Goal of the exercise
Each line below that contains "mogelijk" counts once; report the total and nothing more.

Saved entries
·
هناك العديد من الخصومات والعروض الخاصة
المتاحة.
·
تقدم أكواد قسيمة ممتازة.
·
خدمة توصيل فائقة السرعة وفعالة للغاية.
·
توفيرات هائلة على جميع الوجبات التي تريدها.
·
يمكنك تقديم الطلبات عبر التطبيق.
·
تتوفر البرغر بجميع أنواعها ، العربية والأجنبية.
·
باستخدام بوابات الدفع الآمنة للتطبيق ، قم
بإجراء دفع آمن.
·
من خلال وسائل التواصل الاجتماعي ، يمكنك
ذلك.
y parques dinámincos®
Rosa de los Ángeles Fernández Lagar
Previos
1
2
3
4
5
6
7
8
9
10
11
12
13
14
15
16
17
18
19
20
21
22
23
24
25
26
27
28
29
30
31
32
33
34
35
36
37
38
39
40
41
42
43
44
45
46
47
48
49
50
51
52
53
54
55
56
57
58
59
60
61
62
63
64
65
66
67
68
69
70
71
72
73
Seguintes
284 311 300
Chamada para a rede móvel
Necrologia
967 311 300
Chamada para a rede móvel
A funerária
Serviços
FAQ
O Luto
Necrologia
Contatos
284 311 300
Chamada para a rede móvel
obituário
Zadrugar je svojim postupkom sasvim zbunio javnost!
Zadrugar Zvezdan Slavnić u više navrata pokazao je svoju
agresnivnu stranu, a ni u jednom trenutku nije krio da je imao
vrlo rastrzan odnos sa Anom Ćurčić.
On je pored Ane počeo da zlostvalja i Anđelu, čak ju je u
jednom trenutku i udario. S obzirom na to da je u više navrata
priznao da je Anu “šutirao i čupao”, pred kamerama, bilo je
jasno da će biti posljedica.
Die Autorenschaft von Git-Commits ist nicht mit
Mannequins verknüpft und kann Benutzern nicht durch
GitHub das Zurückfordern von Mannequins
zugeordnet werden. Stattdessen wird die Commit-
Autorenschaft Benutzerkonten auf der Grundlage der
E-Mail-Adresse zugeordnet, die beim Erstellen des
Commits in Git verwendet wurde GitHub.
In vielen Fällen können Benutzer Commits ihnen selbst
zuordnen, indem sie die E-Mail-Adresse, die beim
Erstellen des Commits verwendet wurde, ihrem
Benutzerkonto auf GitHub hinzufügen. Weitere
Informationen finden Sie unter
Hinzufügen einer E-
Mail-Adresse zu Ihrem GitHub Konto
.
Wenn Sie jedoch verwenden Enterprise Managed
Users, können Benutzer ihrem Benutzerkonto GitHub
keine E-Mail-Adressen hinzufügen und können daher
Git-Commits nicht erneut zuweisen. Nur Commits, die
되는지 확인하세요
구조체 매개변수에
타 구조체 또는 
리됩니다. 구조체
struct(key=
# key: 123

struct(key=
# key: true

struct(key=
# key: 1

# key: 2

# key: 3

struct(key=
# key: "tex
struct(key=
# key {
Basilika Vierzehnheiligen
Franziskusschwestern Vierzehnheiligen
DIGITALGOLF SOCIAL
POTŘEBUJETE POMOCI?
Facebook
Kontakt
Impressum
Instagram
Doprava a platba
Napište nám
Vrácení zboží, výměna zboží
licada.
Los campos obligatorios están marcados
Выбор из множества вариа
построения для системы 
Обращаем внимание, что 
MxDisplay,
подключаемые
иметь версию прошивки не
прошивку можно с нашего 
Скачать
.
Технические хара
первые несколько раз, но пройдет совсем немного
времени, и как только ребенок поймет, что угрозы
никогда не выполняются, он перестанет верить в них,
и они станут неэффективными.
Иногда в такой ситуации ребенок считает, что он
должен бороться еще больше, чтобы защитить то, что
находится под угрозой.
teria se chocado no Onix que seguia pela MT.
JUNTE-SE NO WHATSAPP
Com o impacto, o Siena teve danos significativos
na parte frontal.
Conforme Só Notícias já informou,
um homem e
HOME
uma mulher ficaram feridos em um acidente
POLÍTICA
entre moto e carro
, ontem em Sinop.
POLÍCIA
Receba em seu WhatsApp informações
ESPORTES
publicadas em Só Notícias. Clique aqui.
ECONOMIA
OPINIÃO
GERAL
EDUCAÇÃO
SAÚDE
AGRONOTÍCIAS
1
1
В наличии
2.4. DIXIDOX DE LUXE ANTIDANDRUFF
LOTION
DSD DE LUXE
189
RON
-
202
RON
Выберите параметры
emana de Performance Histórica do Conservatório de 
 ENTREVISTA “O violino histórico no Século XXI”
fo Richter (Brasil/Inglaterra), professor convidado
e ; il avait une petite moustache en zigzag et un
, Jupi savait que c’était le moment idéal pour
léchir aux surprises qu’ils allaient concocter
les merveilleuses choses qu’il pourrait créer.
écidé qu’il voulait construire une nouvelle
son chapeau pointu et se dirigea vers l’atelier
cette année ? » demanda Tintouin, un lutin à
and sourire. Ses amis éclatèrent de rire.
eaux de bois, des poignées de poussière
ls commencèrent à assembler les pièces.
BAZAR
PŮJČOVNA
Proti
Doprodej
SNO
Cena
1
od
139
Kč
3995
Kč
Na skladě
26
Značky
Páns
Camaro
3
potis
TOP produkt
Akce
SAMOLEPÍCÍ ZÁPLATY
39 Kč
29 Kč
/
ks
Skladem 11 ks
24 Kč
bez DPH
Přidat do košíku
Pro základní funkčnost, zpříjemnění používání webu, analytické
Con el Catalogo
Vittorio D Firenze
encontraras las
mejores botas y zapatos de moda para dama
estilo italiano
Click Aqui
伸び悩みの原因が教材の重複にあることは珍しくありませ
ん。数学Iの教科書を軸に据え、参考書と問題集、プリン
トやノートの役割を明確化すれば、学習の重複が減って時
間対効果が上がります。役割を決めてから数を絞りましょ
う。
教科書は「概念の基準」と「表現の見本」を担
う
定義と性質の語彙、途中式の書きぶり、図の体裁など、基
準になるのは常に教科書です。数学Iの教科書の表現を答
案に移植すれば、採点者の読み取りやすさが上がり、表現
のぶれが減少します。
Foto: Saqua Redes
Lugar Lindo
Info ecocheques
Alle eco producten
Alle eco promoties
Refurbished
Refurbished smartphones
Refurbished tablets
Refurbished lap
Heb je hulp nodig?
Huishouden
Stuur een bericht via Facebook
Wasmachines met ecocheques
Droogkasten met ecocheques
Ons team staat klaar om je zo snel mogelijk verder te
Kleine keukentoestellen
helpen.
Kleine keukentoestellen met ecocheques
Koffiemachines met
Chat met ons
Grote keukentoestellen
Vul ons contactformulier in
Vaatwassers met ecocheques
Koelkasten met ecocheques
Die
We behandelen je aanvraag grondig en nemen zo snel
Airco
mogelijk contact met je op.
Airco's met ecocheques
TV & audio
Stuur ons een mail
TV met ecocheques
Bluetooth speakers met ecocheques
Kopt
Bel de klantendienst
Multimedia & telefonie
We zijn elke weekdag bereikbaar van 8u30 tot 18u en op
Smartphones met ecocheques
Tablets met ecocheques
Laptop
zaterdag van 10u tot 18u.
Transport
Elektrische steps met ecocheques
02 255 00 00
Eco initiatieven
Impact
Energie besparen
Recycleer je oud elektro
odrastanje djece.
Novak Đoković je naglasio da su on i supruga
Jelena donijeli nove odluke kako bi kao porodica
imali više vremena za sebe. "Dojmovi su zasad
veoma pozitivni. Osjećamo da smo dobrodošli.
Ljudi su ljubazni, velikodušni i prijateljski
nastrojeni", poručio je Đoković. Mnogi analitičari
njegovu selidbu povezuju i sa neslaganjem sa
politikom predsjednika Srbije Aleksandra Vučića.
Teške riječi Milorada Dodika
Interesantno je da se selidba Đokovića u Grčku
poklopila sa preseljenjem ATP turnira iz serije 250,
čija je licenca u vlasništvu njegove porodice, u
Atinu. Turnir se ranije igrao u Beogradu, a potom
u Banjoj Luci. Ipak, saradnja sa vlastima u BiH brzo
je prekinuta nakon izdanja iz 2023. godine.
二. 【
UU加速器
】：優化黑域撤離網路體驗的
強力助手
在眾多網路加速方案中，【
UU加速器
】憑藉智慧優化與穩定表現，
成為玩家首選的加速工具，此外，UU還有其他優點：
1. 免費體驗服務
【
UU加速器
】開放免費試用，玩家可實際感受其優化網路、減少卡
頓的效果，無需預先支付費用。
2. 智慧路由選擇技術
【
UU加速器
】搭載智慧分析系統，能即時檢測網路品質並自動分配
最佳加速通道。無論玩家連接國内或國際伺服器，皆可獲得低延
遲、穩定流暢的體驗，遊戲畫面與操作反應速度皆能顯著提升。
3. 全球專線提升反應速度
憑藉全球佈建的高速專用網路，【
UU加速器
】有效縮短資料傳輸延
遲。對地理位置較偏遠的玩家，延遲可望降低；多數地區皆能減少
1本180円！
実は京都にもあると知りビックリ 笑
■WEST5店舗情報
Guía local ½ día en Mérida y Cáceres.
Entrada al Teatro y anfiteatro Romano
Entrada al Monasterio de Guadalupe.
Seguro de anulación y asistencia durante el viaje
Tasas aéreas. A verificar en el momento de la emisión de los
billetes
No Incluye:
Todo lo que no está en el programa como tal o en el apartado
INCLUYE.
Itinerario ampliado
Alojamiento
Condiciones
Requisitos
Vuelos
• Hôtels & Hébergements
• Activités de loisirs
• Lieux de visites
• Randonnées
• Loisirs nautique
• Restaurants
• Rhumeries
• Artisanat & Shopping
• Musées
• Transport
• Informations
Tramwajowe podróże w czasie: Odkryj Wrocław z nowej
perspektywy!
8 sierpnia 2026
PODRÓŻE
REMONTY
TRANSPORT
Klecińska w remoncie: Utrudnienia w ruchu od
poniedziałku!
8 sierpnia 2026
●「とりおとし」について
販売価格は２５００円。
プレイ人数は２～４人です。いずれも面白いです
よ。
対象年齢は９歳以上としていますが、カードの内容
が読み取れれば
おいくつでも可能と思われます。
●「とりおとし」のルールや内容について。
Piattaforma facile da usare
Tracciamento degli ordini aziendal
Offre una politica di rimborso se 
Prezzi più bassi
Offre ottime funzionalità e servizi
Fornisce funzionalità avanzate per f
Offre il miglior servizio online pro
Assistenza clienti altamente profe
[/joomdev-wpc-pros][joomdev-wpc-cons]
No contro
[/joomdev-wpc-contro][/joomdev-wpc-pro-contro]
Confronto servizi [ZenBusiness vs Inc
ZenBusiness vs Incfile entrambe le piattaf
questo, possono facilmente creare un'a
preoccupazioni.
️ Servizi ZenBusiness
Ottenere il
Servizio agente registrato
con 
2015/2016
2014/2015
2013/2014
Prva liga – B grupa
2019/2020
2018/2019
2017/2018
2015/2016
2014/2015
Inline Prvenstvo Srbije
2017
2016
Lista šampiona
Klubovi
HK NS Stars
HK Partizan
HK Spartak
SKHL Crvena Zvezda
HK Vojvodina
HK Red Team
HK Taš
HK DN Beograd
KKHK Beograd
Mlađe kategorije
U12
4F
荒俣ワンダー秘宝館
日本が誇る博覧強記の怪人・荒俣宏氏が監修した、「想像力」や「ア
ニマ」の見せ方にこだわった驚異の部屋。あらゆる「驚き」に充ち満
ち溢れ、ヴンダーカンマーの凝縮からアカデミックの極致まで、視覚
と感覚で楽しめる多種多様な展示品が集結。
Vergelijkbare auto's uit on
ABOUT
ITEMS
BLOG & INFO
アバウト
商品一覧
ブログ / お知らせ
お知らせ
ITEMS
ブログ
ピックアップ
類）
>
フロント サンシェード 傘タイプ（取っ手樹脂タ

Task result
2